**Exercise details:**
Output the stretch of the Driffield listed-buildings text from "Driffield is a" through "a former museum.", copying it word for word.

= Listed buildings in Driffield =

Driffield is a civil parish in the county of the East Riding of Yorkshire, England. It contains 38 listed buildings that are recorded in the National Heritage List for England. Of these, one is listed at Grade I, the highest of the three grades, one is at Grade II*, the middle grade, and the others are at Grade II, the lowest grade. The parish contains the market town of Driffield, the village of Little Driffield and the surrounding area. The Driffield Navigation runs through the parish, and the listed buildings associated with it are a lock, two cranes, and warehouses, one converted for residential use. Most of the other listed buildings are houses, cottages and associated structures, and the rest include three churches, a hotel and public houses, a pinfold, a shop and a former museum.

**Extracted information:**
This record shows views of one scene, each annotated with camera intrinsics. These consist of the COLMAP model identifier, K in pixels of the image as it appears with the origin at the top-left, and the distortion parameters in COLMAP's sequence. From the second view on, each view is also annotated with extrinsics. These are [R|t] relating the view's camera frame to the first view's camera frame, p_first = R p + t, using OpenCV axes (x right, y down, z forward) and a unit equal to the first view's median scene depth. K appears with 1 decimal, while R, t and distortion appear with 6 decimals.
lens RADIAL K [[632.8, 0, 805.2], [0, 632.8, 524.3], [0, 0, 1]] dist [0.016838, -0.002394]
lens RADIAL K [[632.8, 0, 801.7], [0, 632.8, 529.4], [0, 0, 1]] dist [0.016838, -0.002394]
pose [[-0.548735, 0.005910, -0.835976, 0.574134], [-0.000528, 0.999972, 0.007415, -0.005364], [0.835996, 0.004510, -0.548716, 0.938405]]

---

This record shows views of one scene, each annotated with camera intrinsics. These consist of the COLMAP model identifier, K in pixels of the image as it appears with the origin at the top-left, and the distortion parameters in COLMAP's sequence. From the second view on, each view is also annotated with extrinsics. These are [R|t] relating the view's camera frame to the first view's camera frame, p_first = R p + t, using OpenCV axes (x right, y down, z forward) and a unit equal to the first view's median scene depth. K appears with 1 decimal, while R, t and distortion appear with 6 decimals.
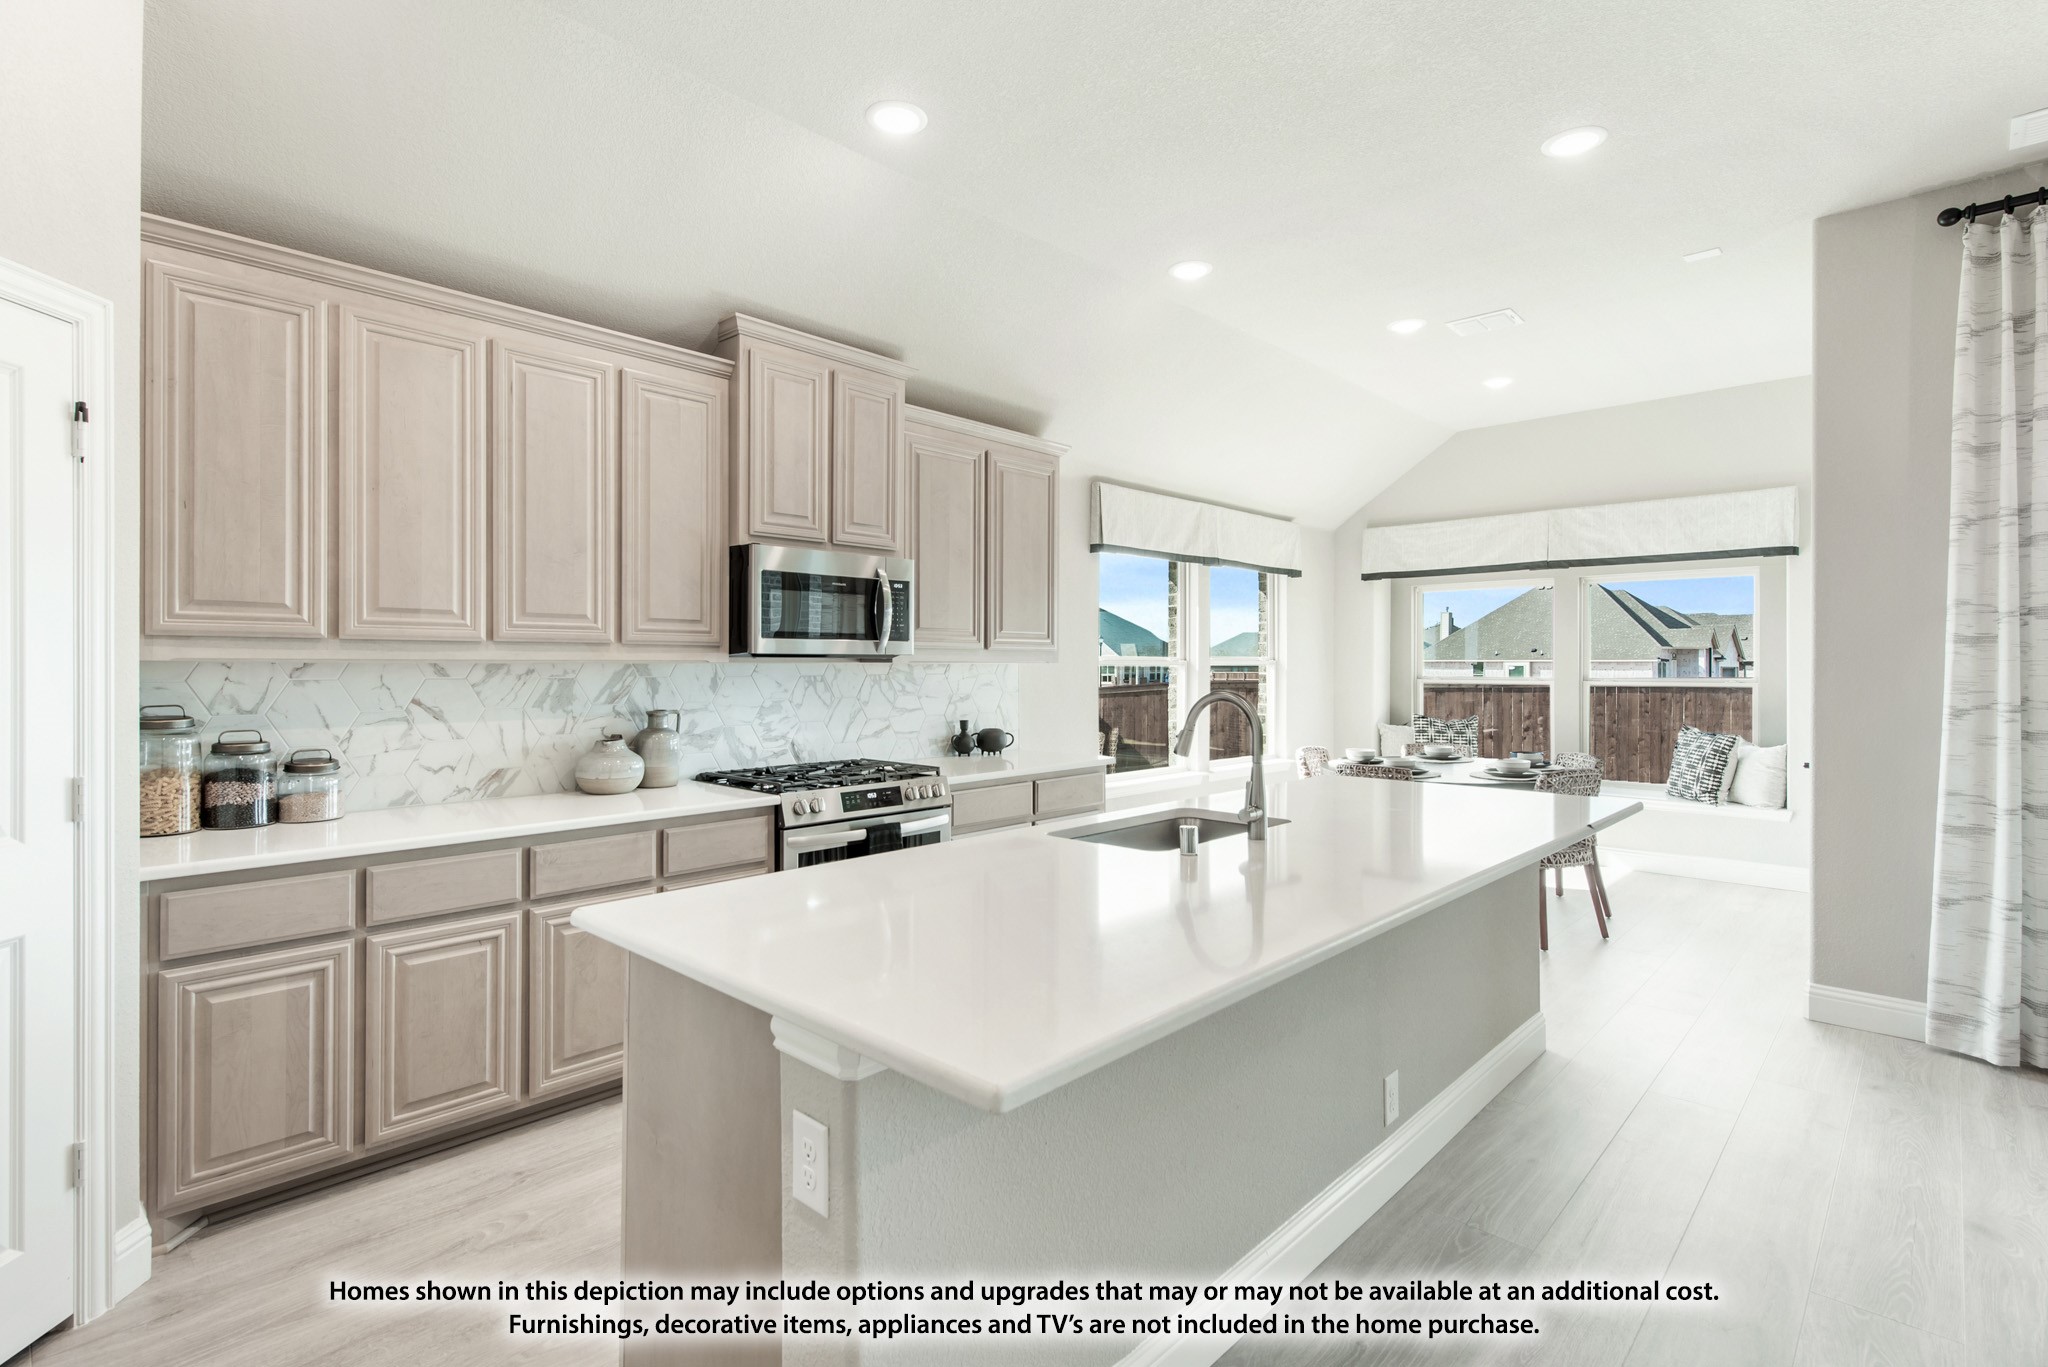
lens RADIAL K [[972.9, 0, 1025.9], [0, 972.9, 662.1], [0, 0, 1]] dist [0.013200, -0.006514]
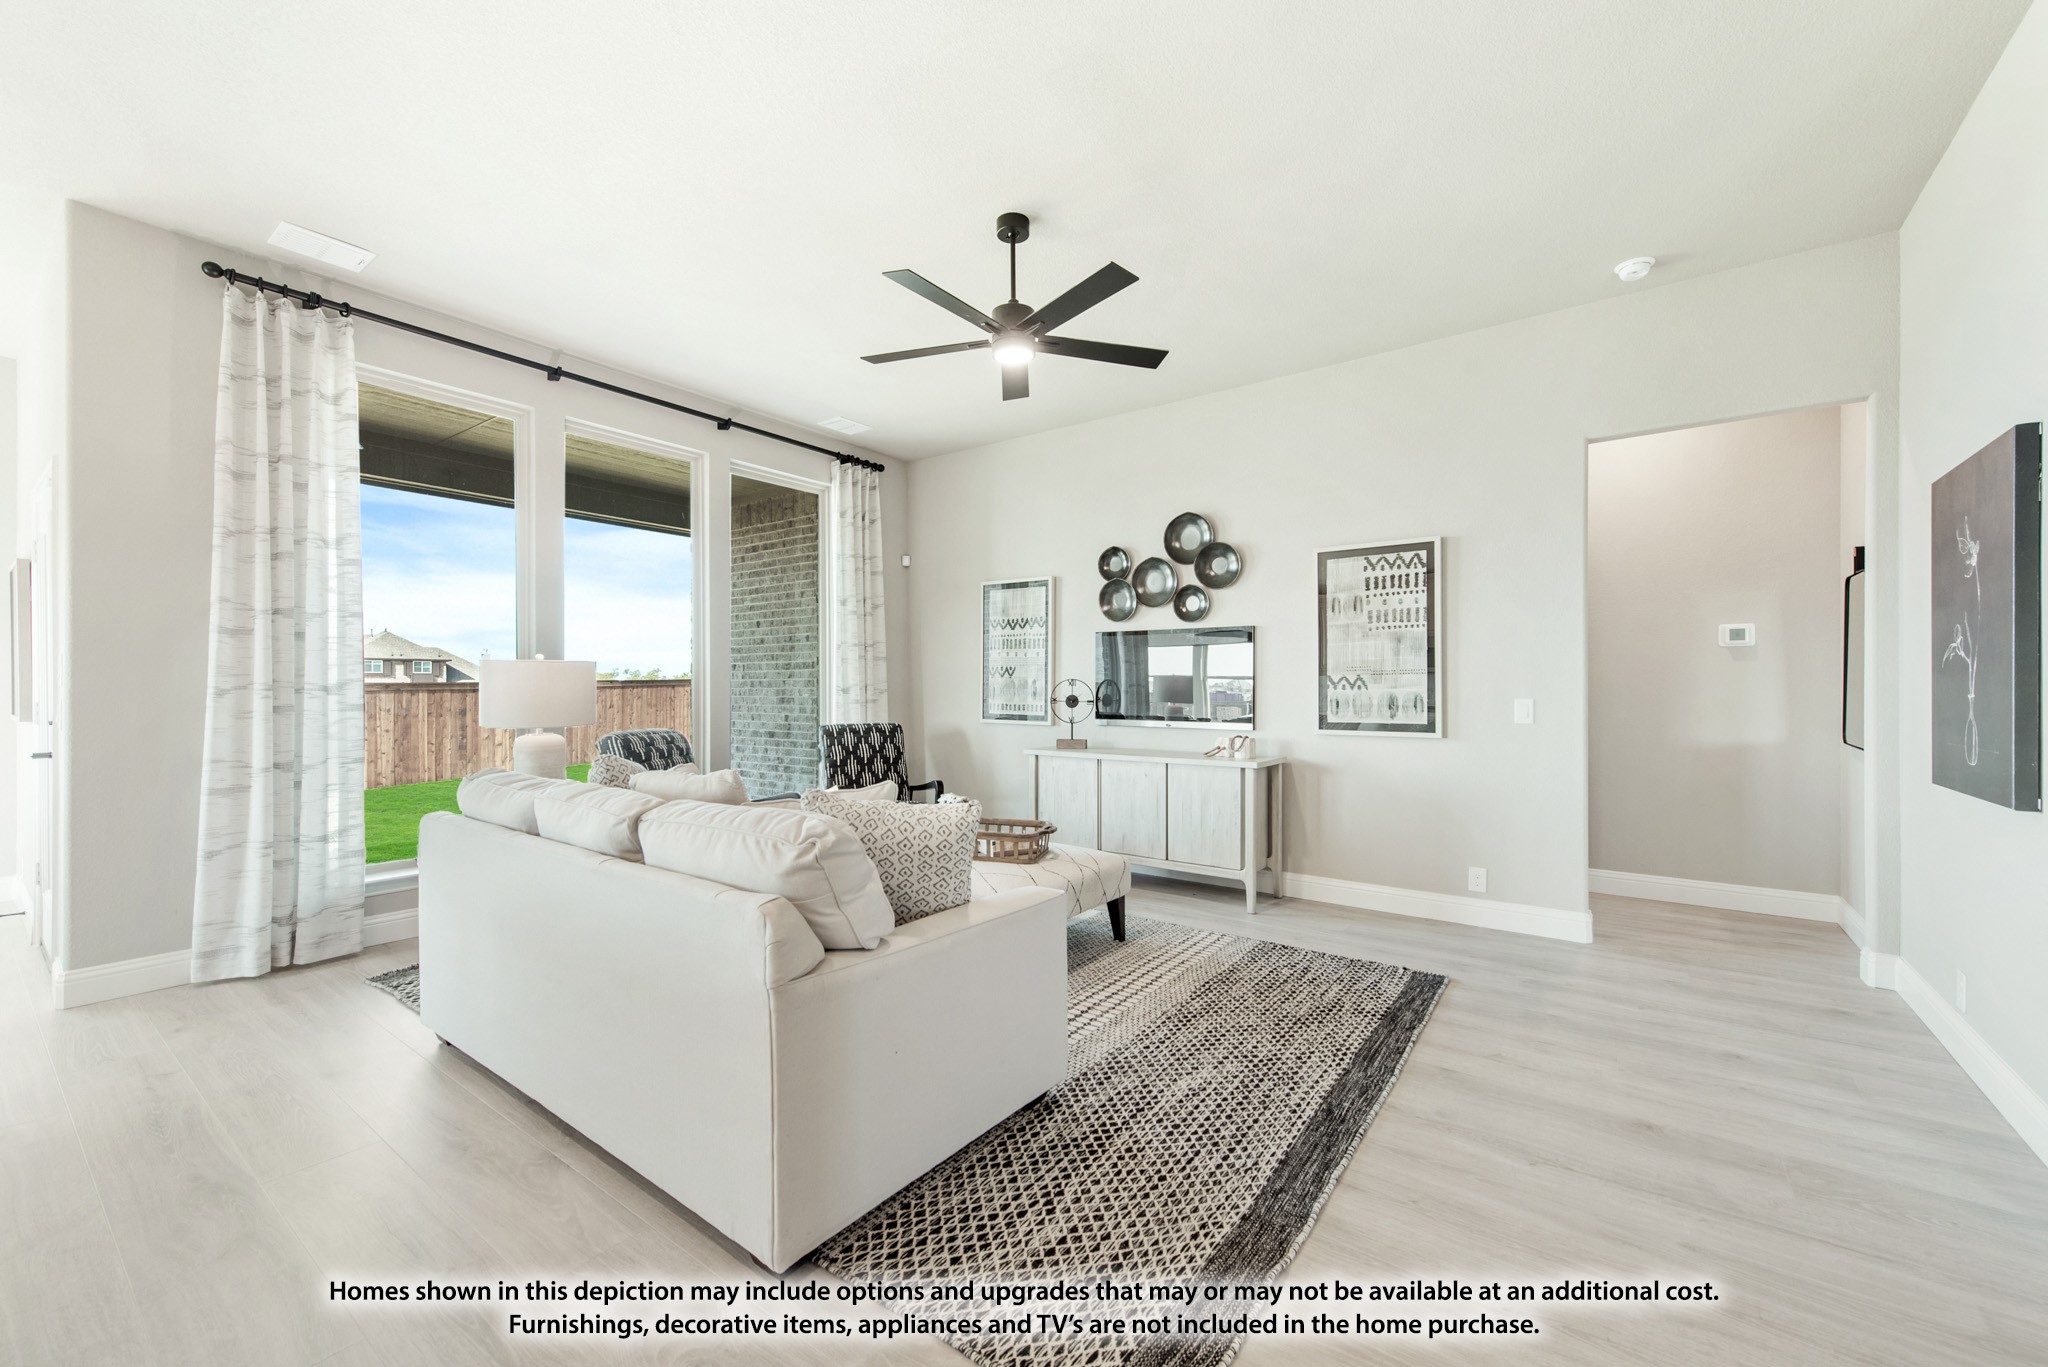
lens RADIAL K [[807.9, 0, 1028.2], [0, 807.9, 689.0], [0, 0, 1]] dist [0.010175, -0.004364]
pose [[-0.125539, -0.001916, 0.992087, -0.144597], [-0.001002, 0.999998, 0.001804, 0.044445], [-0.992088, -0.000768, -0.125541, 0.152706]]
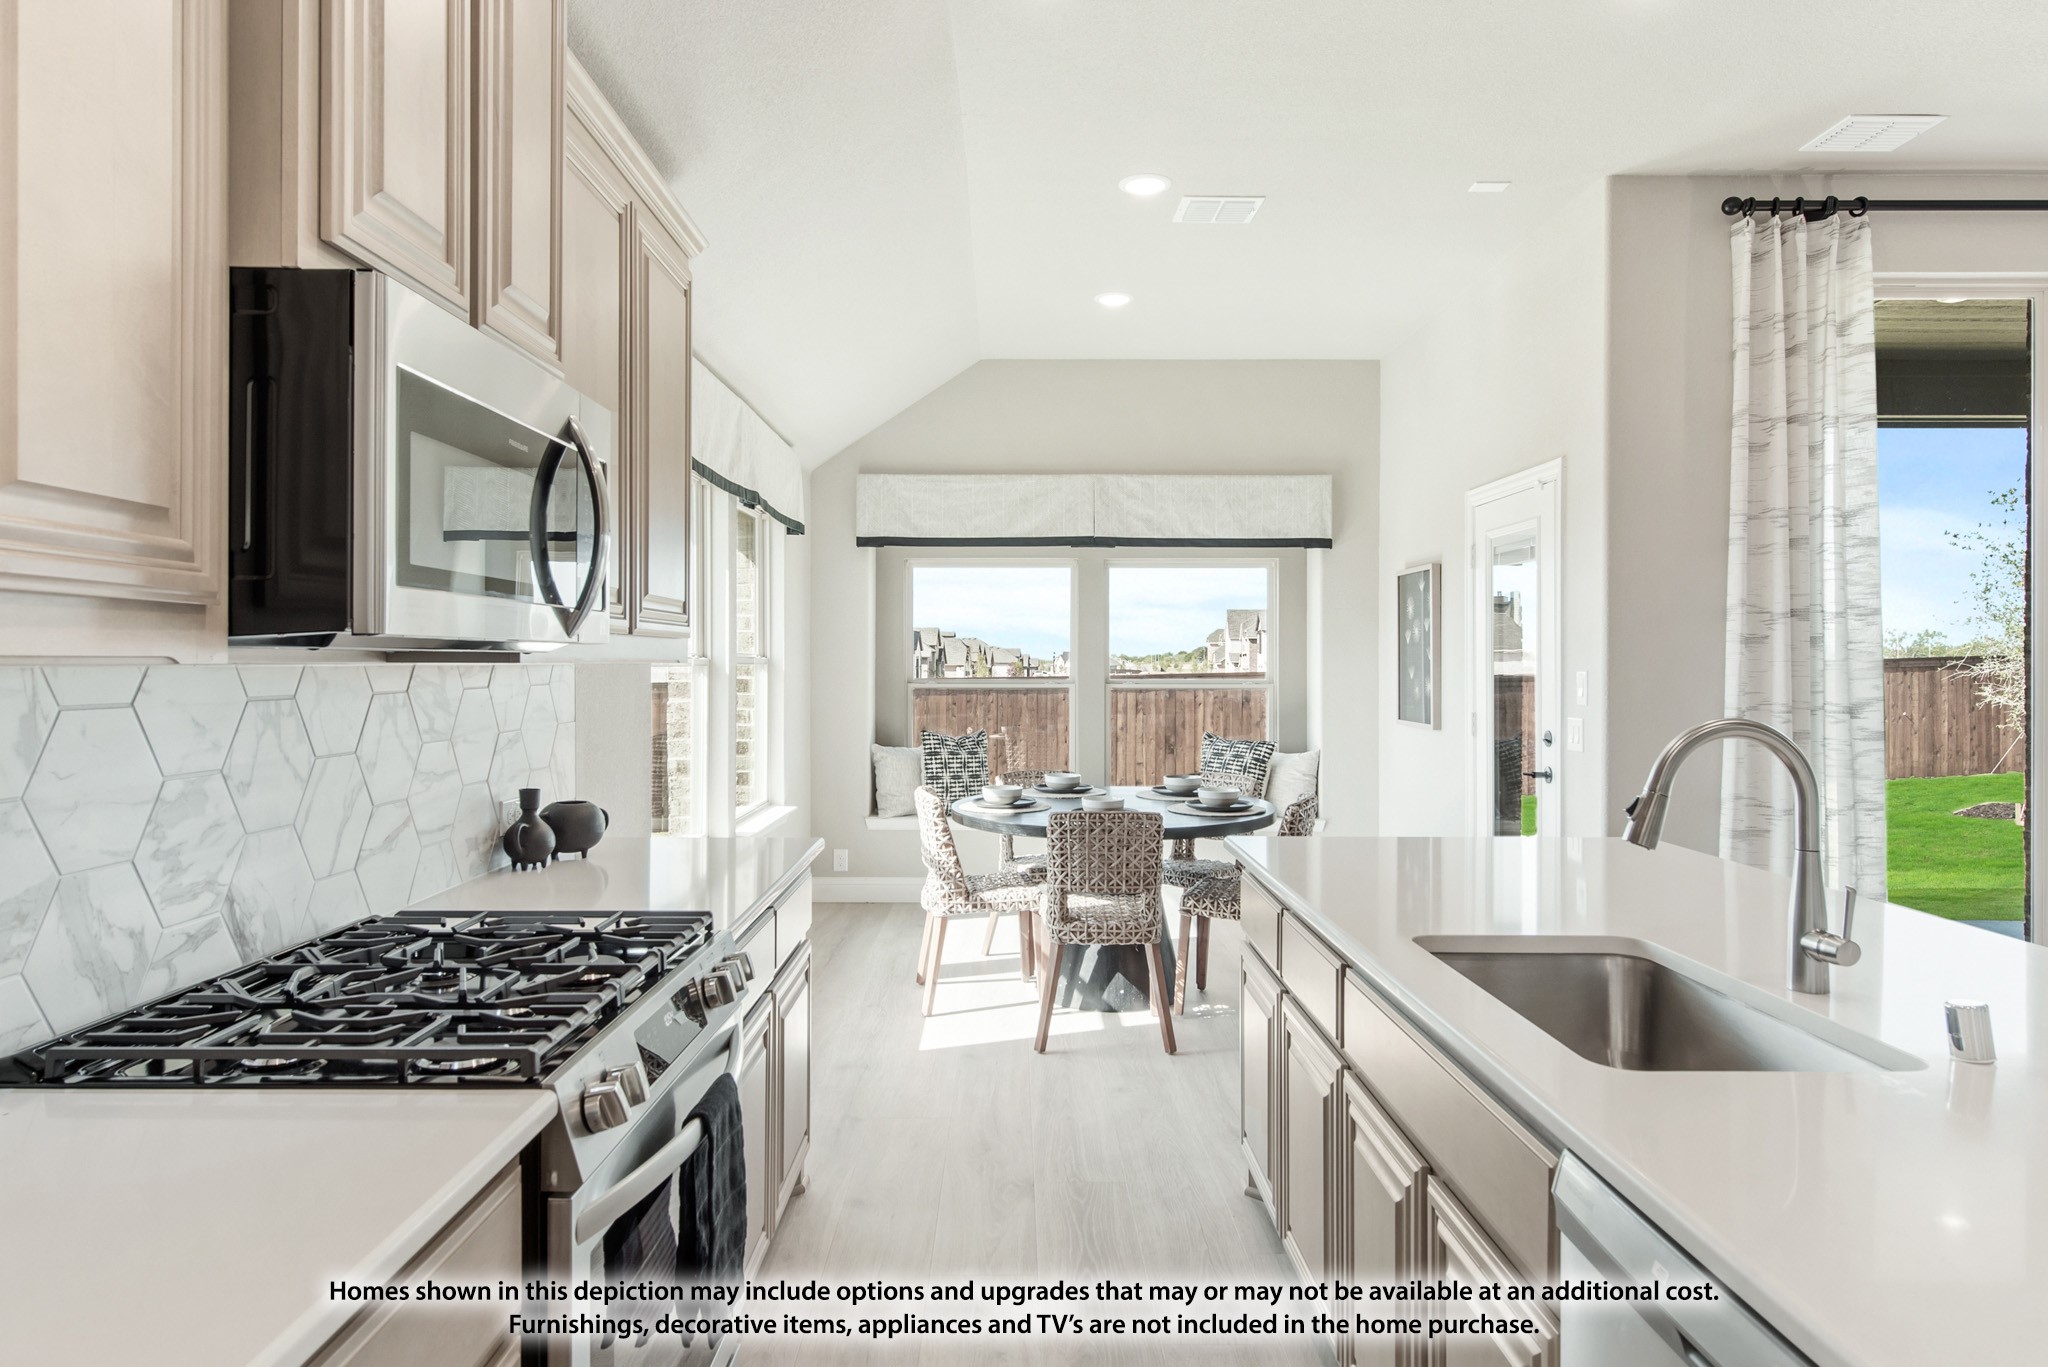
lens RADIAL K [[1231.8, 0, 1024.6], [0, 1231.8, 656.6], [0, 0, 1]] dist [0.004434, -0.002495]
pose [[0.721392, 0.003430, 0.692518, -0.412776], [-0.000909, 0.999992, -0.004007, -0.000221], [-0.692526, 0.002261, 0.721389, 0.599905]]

**Task response:**
Driffield is a civil parish in the county of the East Riding of Yorkshire, England. It contains 38 listed buildings that are recorded in the National Heritage List for England. Of these, one is listed at Grade I, the highest of the three grades, one is at Grade II*, the middle grade, and the others are at Grade II, the lowest grade. The parish contains the market town of Driffield, the village of Little Driffield and the surrounding area. The Driffield Navigation runs through the parish, and the listed buildings associated with it are a lock, two cranes, and warehouses, one converted for residential use. Most of the other listed buildings are houses, cottages and associated structures, and the rest include three churches, a hotel and public houses, a pinfold, a shop and a former museum.